Epilepsy is one of the most common neurological disorders. Although many factors contribute to epileptogenesis, seizure generation is mostly linked to hyperexcitability due to alterations in excitatory/inhibitory (E/I) balance. The common hypothesis is that reduced inhibition, increased excitation, or both contribute to the etiology of epilepsy. Increasing evidence shows that this view is oversimplistic, and that increased inhibition through depolarizing γ-aminobutyric acid (GABA) similarly contributes to epileptogenisis. In early development, GABA signaling is depolarizing, inducing outward Cl− currents due to high intracellular Cl− concentrations.
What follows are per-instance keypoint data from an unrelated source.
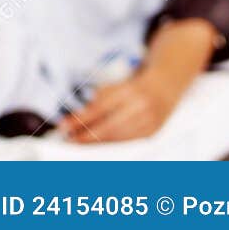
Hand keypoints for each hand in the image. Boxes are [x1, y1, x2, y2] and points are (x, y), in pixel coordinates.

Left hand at [61, 69, 185, 143]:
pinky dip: (111, 143)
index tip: (64, 125)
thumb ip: (96, 101)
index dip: (80, 119)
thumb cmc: (133, 85)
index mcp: (128, 91)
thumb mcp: (113, 86)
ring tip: (79, 142)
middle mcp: (140, 107)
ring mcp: (149, 122)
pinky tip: (98, 144)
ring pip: (118, 137)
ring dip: (96, 142)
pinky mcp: (152, 133)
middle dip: (86, 135)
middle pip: (108, 127)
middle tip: (68, 138)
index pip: (99, 109)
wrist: (164, 86)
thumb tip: (75, 118)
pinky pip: (127, 141)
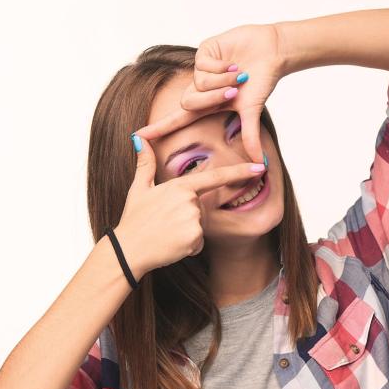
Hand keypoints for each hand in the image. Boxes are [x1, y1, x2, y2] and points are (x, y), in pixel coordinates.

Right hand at [114, 133, 266, 277]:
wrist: (128, 250)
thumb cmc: (133, 219)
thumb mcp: (138, 189)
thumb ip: (145, 164)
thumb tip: (139, 139)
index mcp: (179, 187)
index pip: (215, 177)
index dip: (240, 172)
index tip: (260, 167)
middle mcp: (190, 202)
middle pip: (201, 209)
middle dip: (187, 217)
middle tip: (164, 223)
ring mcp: (193, 221)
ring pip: (200, 227)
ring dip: (187, 232)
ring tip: (166, 234)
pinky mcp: (194, 239)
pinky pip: (198, 243)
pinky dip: (187, 246)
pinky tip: (171, 245)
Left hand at [133, 23, 284, 164]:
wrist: (272, 52)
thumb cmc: (262, 80)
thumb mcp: (252, 110)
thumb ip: (250, 137)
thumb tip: (261, 164)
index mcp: (208, 103)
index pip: (178, 119)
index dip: (159, 128)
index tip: (138, 137)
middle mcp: (201, 87)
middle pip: (188, 102)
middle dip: (212, 98)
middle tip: (234, 91)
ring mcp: (200, 68)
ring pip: (198, 83)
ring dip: (222, 80)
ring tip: (239, 73)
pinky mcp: (203, 51)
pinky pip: (203, 64)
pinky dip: (221, 66)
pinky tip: (232, 61)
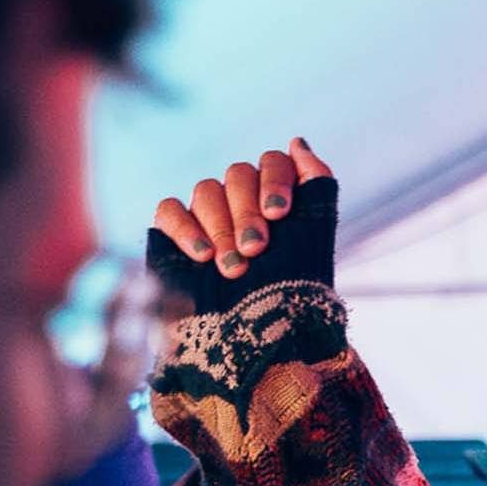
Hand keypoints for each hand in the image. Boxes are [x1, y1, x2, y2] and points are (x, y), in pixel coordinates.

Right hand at [149, 138, 336, 308]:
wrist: (260, 343)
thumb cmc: (292, 294)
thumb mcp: (316, 239)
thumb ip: (315, 185)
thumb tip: (297, 142)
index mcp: (277, 197)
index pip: (273, 162)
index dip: (275, 181)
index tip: (280, 215)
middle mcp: (242, 201)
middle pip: (237, 175)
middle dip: (247, 213)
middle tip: (256, 250)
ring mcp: (208, 215)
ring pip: (206, 190)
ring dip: (221, 226)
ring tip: (233, 267)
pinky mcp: (176, 234)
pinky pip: (170, 209)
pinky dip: (185, 228)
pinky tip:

During maturation, the mechanisms of GABA action shift from depolarizing to hyperpolarizing, a critical event during brain development. Altered timing of this shift is associated with both neurodevelopmental disorders and epilepsy. Here, we consider the different ways that depolarizing GABA contributes to altered E/I balance and epileptogenesis, and discuss that alterations in depolarizing GABA could be a common denominator underlying seizure generation in neurodevelopmental disorders and epilepsies.